● WHAT THE TASK ASKS: With the images left out, print all of the records below exactly.

(Source records)
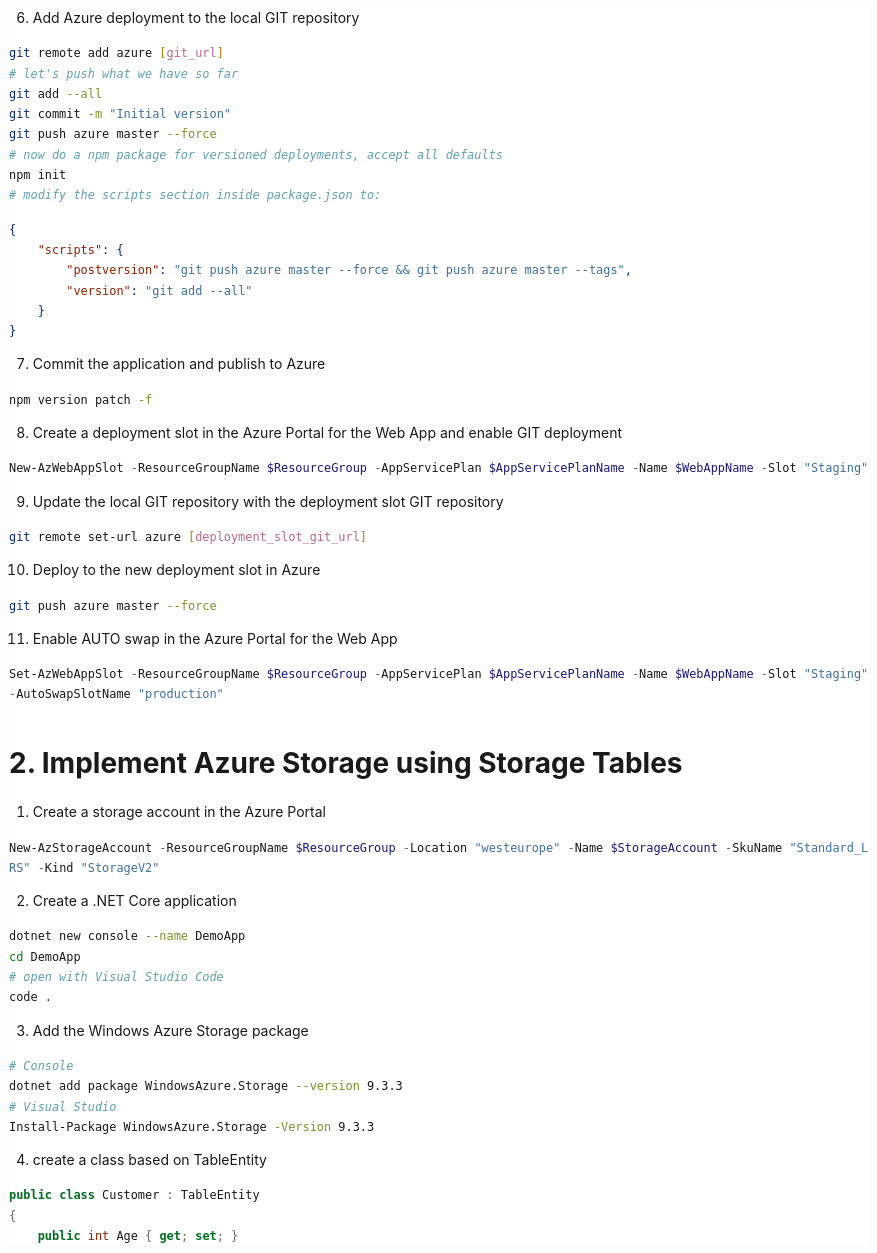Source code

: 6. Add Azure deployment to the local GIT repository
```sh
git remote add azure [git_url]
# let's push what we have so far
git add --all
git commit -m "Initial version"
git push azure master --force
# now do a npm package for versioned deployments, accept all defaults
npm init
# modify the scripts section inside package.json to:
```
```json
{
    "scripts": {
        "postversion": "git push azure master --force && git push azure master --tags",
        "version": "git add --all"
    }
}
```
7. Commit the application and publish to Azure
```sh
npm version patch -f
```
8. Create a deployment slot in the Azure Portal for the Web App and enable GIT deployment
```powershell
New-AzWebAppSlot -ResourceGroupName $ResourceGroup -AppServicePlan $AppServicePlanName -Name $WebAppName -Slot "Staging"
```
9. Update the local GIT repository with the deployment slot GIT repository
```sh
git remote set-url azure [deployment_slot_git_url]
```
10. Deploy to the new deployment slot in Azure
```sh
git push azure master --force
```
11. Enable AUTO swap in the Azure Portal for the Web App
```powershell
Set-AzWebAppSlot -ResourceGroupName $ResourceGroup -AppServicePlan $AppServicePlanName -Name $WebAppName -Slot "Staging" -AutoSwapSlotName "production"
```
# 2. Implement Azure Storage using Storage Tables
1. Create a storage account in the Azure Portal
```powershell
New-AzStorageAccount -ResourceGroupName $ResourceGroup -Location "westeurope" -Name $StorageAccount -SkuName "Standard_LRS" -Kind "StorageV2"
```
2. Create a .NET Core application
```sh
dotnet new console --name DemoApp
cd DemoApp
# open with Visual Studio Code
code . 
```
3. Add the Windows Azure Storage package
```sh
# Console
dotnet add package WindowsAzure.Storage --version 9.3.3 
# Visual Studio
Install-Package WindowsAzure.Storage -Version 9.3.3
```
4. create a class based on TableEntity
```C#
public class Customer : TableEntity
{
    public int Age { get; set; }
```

● ANSWER BOX:
Source code

: 6. Add Azure deployment to the local GIT repository
```sh
git remote add azure [git_url]
# let's push what we have so far
git add --all
git commit -m "Initial version"
git push azure master --force
# now do a npm package for versioned deployments, accept all defaults
npm init
# modify the scripts section inside package.json to:
```
```json
{
    "scripts": {
        "postversion": "git push azure master --force && git push azure master --tags",
        "version": "git add --all"
    }
}
```
7. Commit the application and publish to Azure
```sh
npm version patch -f
```
8. Create a deployment slot in the Azure Portal for the Web App and enable GIT deployment
```powershell
New-AzWebAppSlot -ResourceGroupName $ResourceGroup -AppServicePlan $AppServicePlanName -Name $WebAppName -Slot "Staging"
```
9. Update the local GIT repository with the deployment slot GIT repository
```sh
git remote set-url azure [deployment_slot_git_url]
```
10. Deploy to the new deployment slot in Azure
```sh
git push azure master --force
```
11. Enable AUTO swap in the Azure Portal for the Web App
```powershell
Set-AzWebAppSlot -ResourceGroupName $ResourceGroup -AppServicePlan $AppServicePlanName -Name $WebAppName -Slot "Staging" -AutoSwapSlotName "production"
```
# 2. Implement Azure Storage using Storage Tables
1. Create a storage account in the Azure Portal
```powershell
New-AzStorageAccount -ResourceGroupName $ResourceGroup -Location "westeurope" -Name $StorageAccount -SkuName "Standard_LRS" -Kind "StorageV2"
```
2. Create a .NET Core application
```sh
dotnet new console --name DemoApp
cd DemoApp
# open with Visual Studio Code
code . 
```
3. Add the Windows Azure Storage package
```sh
# Console
dotnet add package WindowsAzure.Storage --version 9.3.3 
# Visual Studio
Install-Package WindowsAzure.Storage -Version 9.3.3
```
4. create a class based on TableEntity
```C#
public class Customer : TableEntity
{
    public int Age { get; set; }
```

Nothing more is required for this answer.